The administrator creates two rights profiles, one for editing files and the other for reading logs.
$ profiles -p -S LDAP "Hosts Configuration"
profiles:Network Configuration> set desc="Edits root-owned network files"
...Configuration> add auth=solaris.admin.edit/etc/hosts
...Configuration> commit
...Configuration> end
...Configuration> exit
# profiles -p -S LDAP "Read Network Logs"
profiles:Read Network Logs> set desc="Reads root-owned network log files"
...Logs> add cmd=/usr/bin/more
...Logs:more>set privs={file_dac_read}:/var/user/ikeuser/*
...Logs:more>set privs={file_dac_read}:/var/log/ikev2/*
...Logs:more> set privs={file_dac_read}:/etc/inet/ike/*
...Logs:more> set privs={file_dac_read}:/etc/inet/secret/*
...Logs:more>end
...Logs> add cmd=/usr/bin/tail
...Logs:tail>set privs={file_dac_read}:/var/user/ikeuser/*
...Logs:tail>set privs={file_dac_read}:/var/log/ikev2/*
...Logs:tail>set privs={file_dac_read}:/etc/inet/ike/*
...Logs:tail> set privs={file_dac_read}:/etc/inet/secret/*
...Logs:tail>end
...Logs> add cmd=/usr/bin/page
...Logs:page>set privs={file_dac_read}:/var/user/ikeuser/*
...Logs:page>set privs={file_dac_read}:/var/log/ikev2/*
...Logs:page>set privs={file_dac_read}:/etc/inet/ike/*
...Logs:page> set privs={file_dac_read}:/etc/inet/secret/*
...Logs:page>end
...Logs> exit
The rights profile enables the user to use the more, tail, and page commands to read the logs.
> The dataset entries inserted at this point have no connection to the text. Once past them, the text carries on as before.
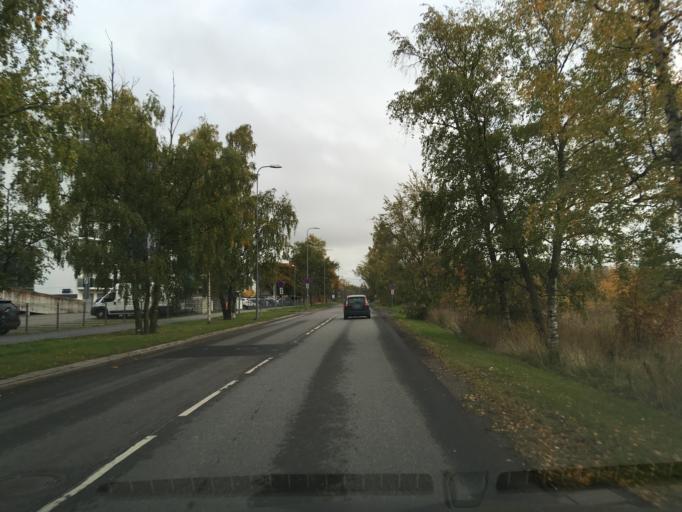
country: EE
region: Harju
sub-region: Viimsi vald
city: Viimsi
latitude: 59.4471
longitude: 24.8245
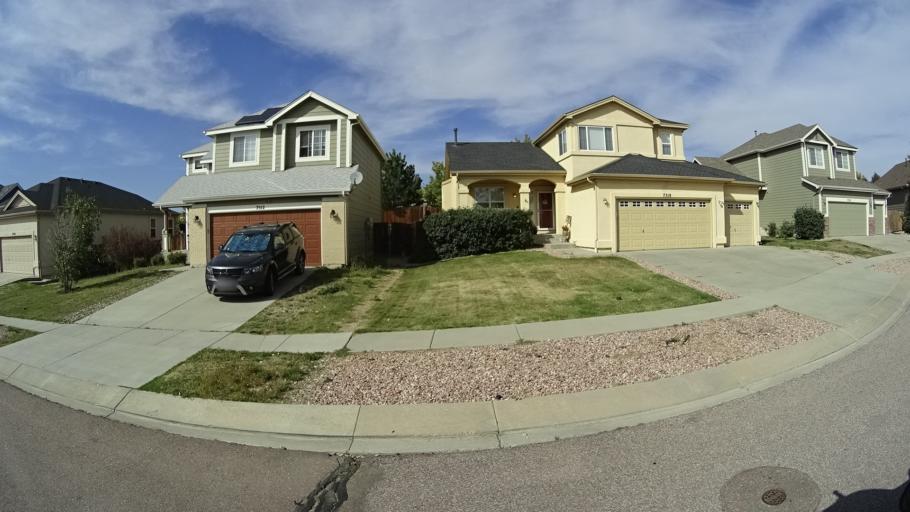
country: US
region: Colorado
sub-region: El Paso County
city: Cimarron Hills
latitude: 38.9111
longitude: -104.6876
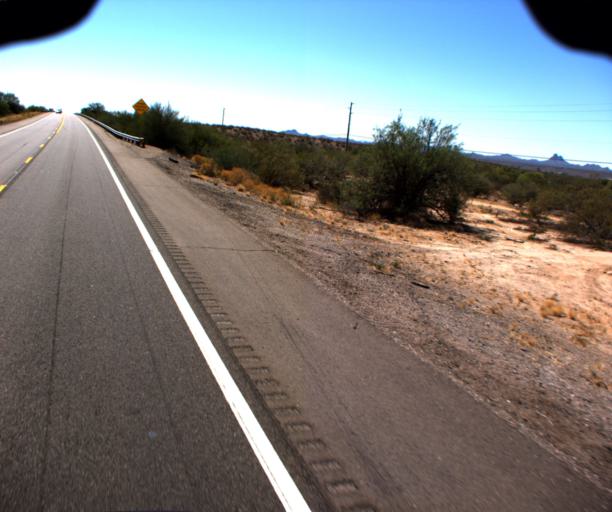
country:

The cat and head commands cannot be used.
The administrator creates the rights profile that enables the user to perform all configuration and management tasks for IPsec and its keying services.
# profiles -p "Site Network Management" profiles:Site Network Management> set desc="Handles all network files and logs" ...Management> add profiles="Network Management" ...Management> add profiles="Network IPsec Management" ...Management> add profiles="Hosts Configuration" ...Management> add profiles="Read Network Logs" ...Management> commit; end; exit
The administrator creates a role for the profile, assigns it a password, and assigns the role to a trusted user who understands networking and security.
# roleadd -S LDAP -c "Network Management Guru" \ -m -K profiles="Site Network Management" netadm # passwd netadm Password: xxxxxxxx Confirm password: xxxxxxxx # usermod -S LDAP -R +netadm jdoe
Out of band, the administrator supplies jdoe with the role password.